Evangelische Initiative "Leben jetzt. Und ewig": Kirche in Nürnberg will Hoffnung stiften

Meldung kurz | epd - Landesdienst Bayern

Evangelische Initiative "Leben jetzt. Und ewig": Kirche in Nürnberg will Hoffnung stiften

Unter dem Motto "Leben jetzt. Und ewig" will die evangelische Kirche in Nürnberg zu einer vertieften Auseinandersetzung mit Glaubensfragen anregen. Im Mittelpunkt sollen die Themen "Auferstehung" und "Hoffnung" stehen, erklärte Stadtdekan Michael Bammessel am Dienstag in Nürnberg. Die für zwei Jahre geplante Glaubensinitiative soll an Ostern starten.

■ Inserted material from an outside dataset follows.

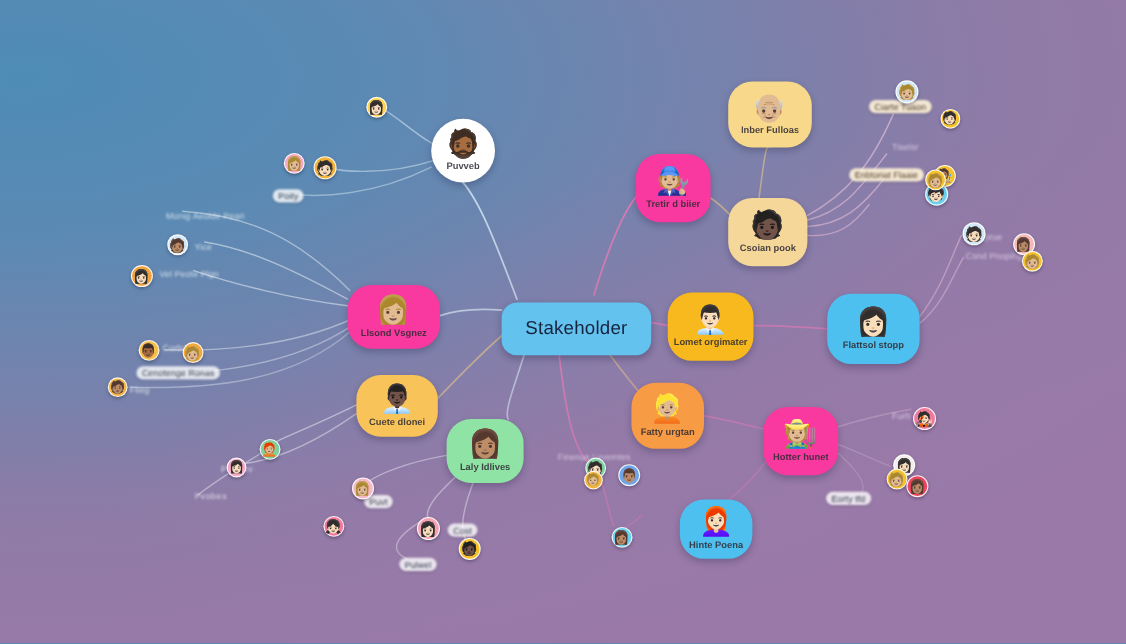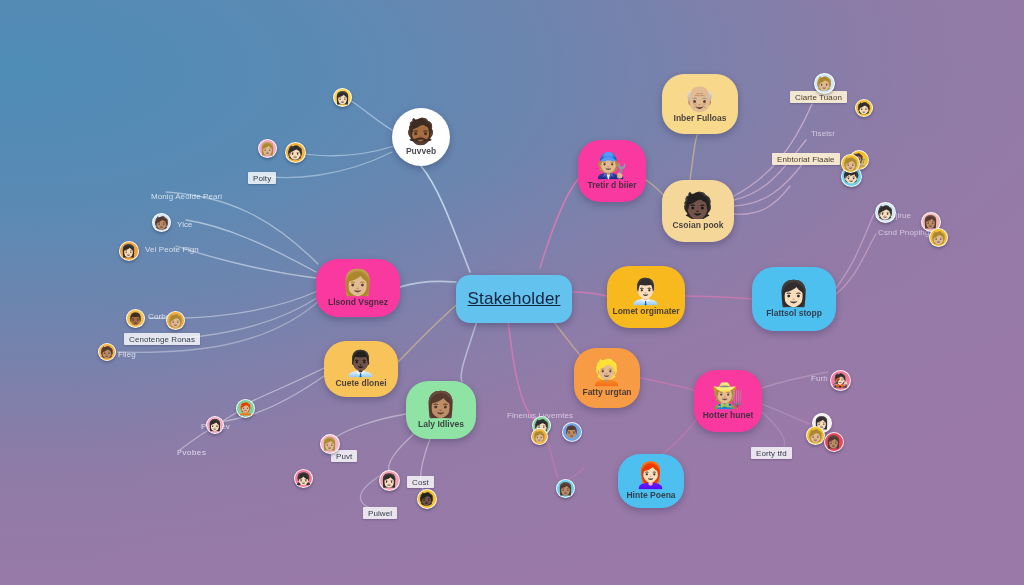"Ciarte Tuaon" .pill { border-radius: 1px -> 6px }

Jahrelang habe sich die evangelische Kirche in Nürnberg vor allem mit Struktur- und Finanzdebatten beschäftigt. "Aber das ist doch nicht das, worum es uns eigentlich geht", sagte Bammessel. Vielmehr erwarteten die Menschen von der Kirche Zuspruch, Trost und Halt in elementaren Fragen des Lebens. Ziel der Initiative sei es daher vor allem, Hoffnung zu stiften.

In einem Testlauf hat sich die Dietrich-Bonhoeffer-Gemeinde in Nürnberg-Langwasser bereits intensiv mit dem Projekt auseinandergesetzt. "Wenn Menschen über die Quelle ihrer Hoffnung nachdenken, setzt das ungemein viel positive Energie frei", stellte Pfarrerin Griet Petersen fest.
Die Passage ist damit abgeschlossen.